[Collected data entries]
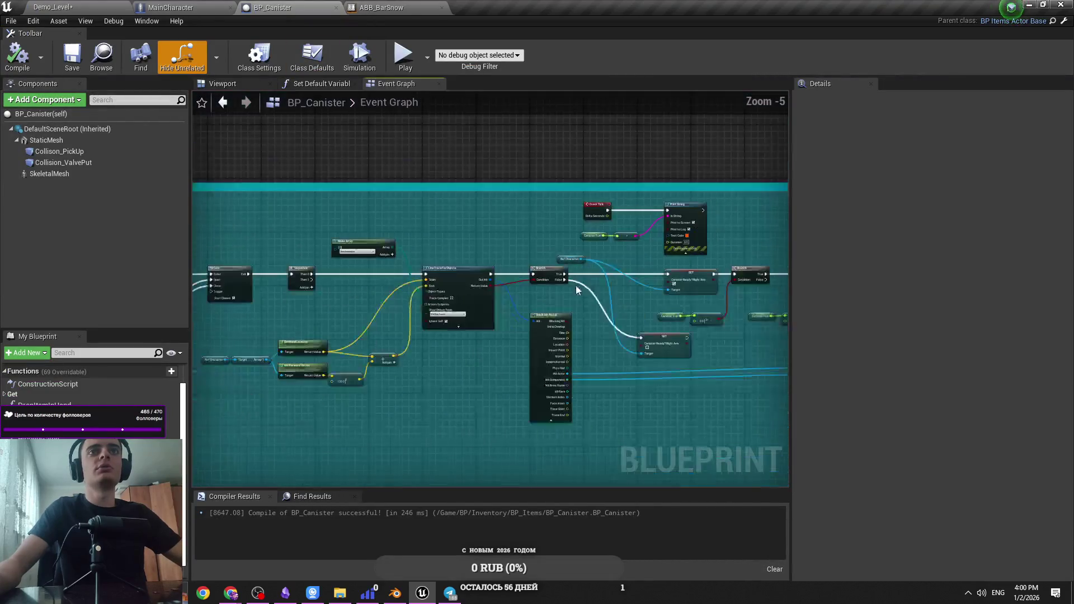
key("ctrl+s")
mouse_move(310, 290)
left_mouse_down()
mouse_move(513, 272)
mouse_move(515, 258)
left_mouse_up()
key("ctrl+s")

_DIRECTIONS_: Each record needs to be reproduced exactly, and no image should be carried over.

_REPLY_:
key("ctrl+s")
mouse_move(310, 290)
left_mouse_down()
mouse_move(513, 272)
mouse_move(515, 258)
left_mouse_up()
key("ctrl+s")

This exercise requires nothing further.